Have you lied about alimony on your taxes? If so, you are not alone; scores of Maryland residents and others throughout the nation may be bilking the government out of millions of dollars by failing to report their alimony allowances. Official reports say that the federal government is losing out on a significant amount of money because of this alimony reporting compliance gap. Further, the Internal Revenue Service does not have an effective system for identifying violators.
A recent agency audit showed that nearly half of the 2010 returns that included alimony deductions did not include the correct number. In many cases, an ex-spouse reported paying alimony — which is tax-deductible — even though the person who was supposed to have received the money never reported it. In other cases, alimony payers claimed that they had given thousands of dollars more than they actually had.

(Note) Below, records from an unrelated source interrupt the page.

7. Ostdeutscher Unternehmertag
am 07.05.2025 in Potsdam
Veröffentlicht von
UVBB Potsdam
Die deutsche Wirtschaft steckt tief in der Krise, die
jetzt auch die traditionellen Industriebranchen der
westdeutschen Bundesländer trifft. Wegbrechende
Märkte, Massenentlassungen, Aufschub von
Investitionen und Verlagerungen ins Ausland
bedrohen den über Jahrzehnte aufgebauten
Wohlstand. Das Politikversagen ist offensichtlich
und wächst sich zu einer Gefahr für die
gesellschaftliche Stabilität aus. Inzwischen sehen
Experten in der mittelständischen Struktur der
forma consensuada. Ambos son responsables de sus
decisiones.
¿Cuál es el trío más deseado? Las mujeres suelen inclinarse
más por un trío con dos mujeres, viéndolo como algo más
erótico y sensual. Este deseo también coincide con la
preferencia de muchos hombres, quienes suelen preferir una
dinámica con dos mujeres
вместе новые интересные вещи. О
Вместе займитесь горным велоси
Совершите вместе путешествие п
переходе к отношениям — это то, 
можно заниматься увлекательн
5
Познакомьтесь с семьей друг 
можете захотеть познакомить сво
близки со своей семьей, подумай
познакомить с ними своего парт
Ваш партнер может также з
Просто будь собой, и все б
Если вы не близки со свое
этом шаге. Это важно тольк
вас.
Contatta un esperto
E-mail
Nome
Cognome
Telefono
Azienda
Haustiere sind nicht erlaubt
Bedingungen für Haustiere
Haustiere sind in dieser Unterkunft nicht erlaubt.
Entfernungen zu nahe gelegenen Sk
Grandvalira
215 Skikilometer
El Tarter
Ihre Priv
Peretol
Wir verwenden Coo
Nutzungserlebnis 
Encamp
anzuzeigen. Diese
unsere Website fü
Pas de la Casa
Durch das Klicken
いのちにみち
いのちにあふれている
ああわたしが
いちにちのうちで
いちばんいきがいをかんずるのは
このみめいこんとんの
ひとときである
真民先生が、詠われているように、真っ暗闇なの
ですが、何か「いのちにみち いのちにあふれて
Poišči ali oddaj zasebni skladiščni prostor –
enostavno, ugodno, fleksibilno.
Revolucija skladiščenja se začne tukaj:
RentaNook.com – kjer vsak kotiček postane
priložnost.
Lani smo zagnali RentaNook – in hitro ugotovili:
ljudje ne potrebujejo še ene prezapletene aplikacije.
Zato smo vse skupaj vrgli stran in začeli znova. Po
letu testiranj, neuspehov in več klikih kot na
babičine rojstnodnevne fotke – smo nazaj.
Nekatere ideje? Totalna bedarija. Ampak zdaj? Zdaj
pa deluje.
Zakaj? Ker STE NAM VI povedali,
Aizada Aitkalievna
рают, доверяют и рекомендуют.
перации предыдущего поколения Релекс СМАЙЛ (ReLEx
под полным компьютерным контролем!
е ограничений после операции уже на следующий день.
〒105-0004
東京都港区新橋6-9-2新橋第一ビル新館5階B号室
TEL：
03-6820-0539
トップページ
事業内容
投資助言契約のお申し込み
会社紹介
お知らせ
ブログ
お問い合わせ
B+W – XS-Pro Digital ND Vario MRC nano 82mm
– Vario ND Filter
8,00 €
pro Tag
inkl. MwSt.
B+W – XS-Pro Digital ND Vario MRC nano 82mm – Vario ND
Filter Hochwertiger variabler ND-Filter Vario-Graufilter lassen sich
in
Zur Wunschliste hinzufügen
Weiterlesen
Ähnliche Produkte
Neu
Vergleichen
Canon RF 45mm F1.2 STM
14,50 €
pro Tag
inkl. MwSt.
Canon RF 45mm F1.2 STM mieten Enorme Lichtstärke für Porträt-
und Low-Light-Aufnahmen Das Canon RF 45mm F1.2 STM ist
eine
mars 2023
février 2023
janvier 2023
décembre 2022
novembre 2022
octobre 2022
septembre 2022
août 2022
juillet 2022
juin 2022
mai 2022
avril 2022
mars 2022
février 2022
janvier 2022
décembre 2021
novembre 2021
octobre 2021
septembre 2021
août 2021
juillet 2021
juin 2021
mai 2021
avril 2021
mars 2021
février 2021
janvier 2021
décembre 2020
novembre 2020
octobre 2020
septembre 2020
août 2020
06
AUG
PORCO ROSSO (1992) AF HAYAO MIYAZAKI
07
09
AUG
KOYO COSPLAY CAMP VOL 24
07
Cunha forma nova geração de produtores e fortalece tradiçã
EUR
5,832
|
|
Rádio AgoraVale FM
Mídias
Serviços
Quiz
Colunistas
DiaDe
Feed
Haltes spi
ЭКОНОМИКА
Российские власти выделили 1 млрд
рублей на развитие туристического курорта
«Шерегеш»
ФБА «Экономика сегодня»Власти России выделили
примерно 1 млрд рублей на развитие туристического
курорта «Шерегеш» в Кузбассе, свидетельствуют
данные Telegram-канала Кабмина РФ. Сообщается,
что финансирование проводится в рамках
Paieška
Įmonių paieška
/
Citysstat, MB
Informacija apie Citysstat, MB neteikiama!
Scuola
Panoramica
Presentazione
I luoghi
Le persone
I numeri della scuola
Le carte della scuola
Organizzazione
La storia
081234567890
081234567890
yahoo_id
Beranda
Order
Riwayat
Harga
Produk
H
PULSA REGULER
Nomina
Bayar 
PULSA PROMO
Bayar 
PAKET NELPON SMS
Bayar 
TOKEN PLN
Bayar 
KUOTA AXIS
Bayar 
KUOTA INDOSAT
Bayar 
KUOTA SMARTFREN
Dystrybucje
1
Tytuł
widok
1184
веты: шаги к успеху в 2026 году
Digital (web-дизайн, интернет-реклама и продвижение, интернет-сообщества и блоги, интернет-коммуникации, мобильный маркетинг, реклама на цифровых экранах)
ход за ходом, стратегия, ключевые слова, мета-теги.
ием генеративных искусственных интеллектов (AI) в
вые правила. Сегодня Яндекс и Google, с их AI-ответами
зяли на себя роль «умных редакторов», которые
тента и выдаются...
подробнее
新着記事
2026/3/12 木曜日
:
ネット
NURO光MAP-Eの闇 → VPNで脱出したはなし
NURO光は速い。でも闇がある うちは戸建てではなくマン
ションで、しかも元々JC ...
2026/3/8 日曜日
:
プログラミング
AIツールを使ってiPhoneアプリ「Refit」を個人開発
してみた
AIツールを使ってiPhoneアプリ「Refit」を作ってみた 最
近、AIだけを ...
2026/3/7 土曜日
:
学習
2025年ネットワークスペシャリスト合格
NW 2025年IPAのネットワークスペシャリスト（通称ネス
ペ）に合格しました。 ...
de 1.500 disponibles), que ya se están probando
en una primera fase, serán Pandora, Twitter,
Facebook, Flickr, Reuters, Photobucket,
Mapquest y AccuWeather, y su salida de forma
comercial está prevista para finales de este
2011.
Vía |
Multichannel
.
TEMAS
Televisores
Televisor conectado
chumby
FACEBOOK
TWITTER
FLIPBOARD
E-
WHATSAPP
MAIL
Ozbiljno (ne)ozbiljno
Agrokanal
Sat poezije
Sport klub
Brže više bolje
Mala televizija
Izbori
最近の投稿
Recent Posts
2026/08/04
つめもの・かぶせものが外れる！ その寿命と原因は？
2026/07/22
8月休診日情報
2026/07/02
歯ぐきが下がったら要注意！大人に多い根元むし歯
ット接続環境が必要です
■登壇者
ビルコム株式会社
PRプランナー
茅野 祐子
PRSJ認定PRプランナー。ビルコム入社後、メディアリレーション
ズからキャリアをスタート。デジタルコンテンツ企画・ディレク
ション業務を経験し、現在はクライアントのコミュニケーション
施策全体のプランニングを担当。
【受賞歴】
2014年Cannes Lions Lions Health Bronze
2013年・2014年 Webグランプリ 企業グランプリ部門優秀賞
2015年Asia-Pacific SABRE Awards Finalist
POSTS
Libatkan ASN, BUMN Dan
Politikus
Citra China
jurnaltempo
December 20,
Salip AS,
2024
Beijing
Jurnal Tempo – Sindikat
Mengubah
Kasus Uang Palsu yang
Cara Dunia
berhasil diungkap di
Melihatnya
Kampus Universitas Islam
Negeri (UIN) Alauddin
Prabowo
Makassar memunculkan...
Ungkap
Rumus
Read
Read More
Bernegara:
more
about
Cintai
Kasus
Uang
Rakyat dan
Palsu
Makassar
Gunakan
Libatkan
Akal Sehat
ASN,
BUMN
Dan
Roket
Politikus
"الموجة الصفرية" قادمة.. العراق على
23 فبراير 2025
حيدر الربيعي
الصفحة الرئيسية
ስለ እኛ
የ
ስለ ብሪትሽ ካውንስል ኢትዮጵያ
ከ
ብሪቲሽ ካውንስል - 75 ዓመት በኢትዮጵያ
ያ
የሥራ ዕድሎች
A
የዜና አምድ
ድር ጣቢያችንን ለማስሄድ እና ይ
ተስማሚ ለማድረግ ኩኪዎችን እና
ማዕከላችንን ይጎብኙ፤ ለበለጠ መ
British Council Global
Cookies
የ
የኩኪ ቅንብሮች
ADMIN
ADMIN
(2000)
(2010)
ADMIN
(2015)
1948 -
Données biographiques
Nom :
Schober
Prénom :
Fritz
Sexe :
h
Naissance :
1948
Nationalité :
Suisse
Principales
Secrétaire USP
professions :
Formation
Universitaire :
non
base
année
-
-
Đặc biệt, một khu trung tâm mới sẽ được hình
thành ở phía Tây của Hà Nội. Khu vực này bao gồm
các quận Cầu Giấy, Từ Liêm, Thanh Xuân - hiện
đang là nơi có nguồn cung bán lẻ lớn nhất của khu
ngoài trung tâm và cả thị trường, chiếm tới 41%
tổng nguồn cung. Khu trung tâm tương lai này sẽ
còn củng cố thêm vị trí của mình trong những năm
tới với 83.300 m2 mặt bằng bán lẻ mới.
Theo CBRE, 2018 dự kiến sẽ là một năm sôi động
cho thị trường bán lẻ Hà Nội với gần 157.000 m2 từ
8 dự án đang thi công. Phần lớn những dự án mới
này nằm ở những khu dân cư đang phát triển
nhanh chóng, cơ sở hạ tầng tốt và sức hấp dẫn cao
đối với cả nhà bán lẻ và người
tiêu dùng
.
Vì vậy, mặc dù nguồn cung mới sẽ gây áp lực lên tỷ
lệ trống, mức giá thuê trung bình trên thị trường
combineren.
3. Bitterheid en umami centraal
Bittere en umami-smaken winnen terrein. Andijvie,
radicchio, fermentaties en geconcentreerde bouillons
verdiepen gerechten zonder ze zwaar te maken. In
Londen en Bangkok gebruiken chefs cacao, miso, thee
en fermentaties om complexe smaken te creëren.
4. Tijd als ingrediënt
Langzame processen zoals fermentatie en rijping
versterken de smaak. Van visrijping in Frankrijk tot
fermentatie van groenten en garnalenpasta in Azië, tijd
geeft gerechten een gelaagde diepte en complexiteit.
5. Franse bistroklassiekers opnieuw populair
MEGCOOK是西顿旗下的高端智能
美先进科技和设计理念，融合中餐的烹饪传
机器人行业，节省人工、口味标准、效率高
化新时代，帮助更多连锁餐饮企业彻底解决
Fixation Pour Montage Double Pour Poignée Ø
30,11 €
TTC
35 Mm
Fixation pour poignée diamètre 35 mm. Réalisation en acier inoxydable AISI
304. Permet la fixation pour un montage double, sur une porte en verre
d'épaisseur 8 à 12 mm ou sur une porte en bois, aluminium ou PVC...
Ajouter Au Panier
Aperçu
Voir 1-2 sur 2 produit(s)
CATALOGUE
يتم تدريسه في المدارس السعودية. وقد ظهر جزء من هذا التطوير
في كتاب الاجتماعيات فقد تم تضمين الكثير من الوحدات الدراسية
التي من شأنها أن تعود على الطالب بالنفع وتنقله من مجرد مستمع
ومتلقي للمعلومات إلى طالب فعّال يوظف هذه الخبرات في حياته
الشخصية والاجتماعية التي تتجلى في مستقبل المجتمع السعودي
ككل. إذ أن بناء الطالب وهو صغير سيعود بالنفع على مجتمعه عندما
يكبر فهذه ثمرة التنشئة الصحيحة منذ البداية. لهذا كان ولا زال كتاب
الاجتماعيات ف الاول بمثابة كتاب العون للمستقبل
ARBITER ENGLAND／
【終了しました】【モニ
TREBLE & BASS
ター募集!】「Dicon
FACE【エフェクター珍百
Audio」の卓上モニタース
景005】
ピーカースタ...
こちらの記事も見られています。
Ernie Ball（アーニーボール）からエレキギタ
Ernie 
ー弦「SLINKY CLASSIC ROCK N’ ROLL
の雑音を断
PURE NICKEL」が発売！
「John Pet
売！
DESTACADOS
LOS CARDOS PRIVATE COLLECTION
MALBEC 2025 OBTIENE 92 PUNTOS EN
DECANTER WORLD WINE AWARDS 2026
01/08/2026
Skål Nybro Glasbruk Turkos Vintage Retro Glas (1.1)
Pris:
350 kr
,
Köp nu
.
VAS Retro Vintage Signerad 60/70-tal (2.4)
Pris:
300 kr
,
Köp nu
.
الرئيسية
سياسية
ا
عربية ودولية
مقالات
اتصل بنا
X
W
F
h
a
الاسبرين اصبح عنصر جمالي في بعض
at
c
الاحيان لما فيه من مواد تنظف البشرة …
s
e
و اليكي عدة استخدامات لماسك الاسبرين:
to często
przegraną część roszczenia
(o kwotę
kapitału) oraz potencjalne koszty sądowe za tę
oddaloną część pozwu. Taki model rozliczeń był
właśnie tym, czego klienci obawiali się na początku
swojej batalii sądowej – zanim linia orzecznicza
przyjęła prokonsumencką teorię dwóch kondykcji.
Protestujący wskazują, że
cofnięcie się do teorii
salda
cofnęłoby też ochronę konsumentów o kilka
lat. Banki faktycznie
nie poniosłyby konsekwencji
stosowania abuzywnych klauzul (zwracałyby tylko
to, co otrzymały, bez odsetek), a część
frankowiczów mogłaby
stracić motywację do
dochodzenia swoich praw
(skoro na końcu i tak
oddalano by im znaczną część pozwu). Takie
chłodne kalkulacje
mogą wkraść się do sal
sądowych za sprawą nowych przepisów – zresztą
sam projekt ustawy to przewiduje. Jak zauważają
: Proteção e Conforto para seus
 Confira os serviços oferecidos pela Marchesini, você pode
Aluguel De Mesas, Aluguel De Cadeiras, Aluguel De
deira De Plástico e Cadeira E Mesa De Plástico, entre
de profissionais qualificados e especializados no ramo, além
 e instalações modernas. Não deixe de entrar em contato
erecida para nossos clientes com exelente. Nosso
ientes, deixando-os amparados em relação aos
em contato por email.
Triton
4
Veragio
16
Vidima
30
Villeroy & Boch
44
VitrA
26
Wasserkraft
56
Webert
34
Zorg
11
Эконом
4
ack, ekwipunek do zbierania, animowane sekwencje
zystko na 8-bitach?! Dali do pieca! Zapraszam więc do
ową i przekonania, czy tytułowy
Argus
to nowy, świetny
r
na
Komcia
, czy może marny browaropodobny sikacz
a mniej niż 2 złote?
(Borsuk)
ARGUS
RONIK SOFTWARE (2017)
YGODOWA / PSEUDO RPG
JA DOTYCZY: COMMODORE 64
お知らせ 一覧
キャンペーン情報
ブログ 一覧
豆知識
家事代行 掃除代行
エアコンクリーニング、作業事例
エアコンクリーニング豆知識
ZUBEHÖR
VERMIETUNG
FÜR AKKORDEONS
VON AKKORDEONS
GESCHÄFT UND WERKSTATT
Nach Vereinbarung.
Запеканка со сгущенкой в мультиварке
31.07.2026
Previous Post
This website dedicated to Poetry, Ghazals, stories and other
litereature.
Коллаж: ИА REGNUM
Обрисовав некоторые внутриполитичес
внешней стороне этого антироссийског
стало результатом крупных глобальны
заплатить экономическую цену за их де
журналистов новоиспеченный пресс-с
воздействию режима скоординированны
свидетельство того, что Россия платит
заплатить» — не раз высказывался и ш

As a result, investigators determined that government agencies lost out on $351 million in taxes in 2010 alone because of the incorrect alimony numbers. That estimate could be on the low end, as investigators only had the funds and resources to audit a few alimony-related returns. The IRS has sent some reminder forms to those who were found with tax discrepancies, but it is unclear whether the government has recouped any of that outstanding money. The IRS does not always have the authority to contest an alimony deduction claim.
No matter whether you receive or pay spousal support, it is important to remain on the right side of the IRS when filing your alimony-related tax documents. Taxpayers can face serious penalties for failing to pay their taxes. Although the IRS is still refining its policies, it pays to be honest and transparent when filing taxes.